A warp is a collection of threads, 32 in current NVIDIA implementations.
- threads within a warp a executed simultaneously by an SM.
- multiple warps can be executed on an SM at once.
The mapping between warps and thread blocks can affect the performance of the kernel. It’s usually good the keep the size of a block a multiple of 32.
picture the process of execution
- CUDA program on the host CPU invokes a kernel grid
- blocks in the grid are enumerated and distributed to SMs with available execution capacity
- the threads of a block execute concurrently on one SM
- as thread blocks terminate, new blocks are launched on the vacated SMs
between CPU and GPU
CPU and GPU has separate memory spaces => data must be moved from CPU to GPU before computation starts, as well as moved back to CPU once processing has completed.
Host can write or read global memory and constant memory by calling API function.
(Note that device can only read constant memory. But it’s short-latency and high-bandwidth)
Shared memory and registers are on-chip memories that are not visible to the host.
- accessible to all threads as well as the host (CPU)
- host allocate and deallocate the global memory
- data is first initialized here for the GPU to work on
two main challenges regarding gloabl memory:
- long latency
- relatively limited bandwidth
techniques and hardwares to deal with the limitations of global memory:
- make use of shared memory available in SMs to reduce trips to global memory (read more about tiling in The CUDA Parallel Programming Model - 7.Tiling)
- more effectively move data from global memory to shared memory and registers using coalescing (read more about coalescing in The CUDA Parallel Programming Model - 5. Memory Coalescing)
- use cache which automatically coalesce most of kernel access patterns (e.g. the L2 cache in Fermi and later GPUs make coaleced accesses by default)
- each thread block has its own
- much faster than local or global memory
- requires special handling to get max performance
- only exists for the lifetime of the block
- only exists for the lifetime of the thread
- generally handled automatically by the compiler
- each thread can only access its own registers
- a kernel function typically uses registers to hold frequently accessed variables that are private to each thread
constant and texture memory
read-only, accessible by all threads
- constant memory: used to cache values that are shared by all functional units.

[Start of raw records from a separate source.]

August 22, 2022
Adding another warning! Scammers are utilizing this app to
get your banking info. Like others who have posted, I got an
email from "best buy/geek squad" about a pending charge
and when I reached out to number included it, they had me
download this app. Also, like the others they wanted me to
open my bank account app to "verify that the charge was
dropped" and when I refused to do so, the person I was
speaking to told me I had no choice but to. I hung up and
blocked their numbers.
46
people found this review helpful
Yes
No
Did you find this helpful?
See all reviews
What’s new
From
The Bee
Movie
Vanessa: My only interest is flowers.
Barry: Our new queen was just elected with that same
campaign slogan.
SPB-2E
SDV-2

- texture memory is optimized for texturing operations provided by the hardware
principle behind the design of memory hierarchy
To improve compute-to-global-memory-access ratio and thus achieve high execution speed.
more on the difference between shared memory and registers in a CUDA device
Although both on-chip, they differ significantly in functionality and cost of access.

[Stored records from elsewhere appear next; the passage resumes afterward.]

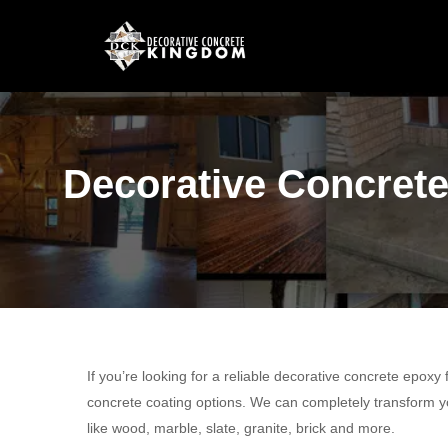
Decorative Concrete
If you’re looking for a reliable decorative concrete epoxy
concrete coating options. We can completely transform yo
like wood, marble, slate, granite, brick and more.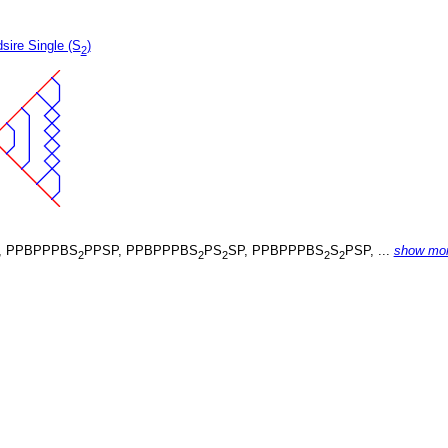
sire Single (S
)
2
, PPBPPPBS
PPSP, PPBPPPBS
PS
SP, PPBPPPBS
S
PSP, ...
show mo
2
2
2
2
2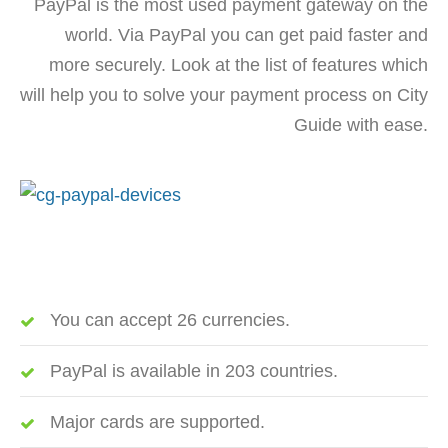
PayPal is the most used payment gateway on the
world. Via PayPal you can get paid faster and
more securely. Look at the list of features which
will help you to solve your payment process on City
Guide with ease.
You can accept 26 currencies.
PayPal is available in 203 countries.
Major cards are supported.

background knowledge on how processors access different memory types
- off the processor chip
- implemented with DRAM technology, which implies long access latencies and relatively low access bandwidths
- correspond to the Register File of the von Neumann model
- on-chip, which implies very short access latency and drastically higher access bandwidth compared with the global memory
- furthermore, when a variable is stored in a register, its accesses no longer consume off-chip global memory bandwidth. This reduced bandwidth consumption will be reflected as an increased compute-to-global-memory-access ratio.

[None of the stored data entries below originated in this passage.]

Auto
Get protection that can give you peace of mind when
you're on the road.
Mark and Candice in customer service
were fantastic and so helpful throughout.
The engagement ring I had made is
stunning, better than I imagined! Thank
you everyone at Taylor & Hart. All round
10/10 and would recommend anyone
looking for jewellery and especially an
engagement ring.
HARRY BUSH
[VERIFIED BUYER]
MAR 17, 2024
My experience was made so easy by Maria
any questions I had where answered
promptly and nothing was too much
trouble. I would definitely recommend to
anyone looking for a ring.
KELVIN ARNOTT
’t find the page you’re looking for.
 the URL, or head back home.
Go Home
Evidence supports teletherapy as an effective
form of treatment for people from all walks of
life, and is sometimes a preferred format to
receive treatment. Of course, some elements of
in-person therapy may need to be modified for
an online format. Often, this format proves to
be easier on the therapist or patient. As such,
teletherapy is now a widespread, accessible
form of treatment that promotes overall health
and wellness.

how does ALU treat them differently
each access to registers involves fewer instructions than an access to the global memory. Arithmetic instructions in most modern processors have “built-in” register operands.
fadd r1, r2, r3
meanwhile, if an operand value is in the global memory, the processor needs to perform a memory load operation to make the operand value available to the ALU
load r2, r4, offset fadd r1, r2, r3
shared v.s. global
- When the processor accesses data that reside in the shared memory, it needs to perform a memory load operation, similar to accessing data in the global memory.
- However, because shared memory resides on-chip, it can be accessed with much lower latency and much higher throughput than the global memory.
shared v.s. registers
- Shared memory has longer latency and lower bandwidth than registers because of the need to perform a load operation.
- In computer architecture terminology, the shared memory is a form of scratchpad memory.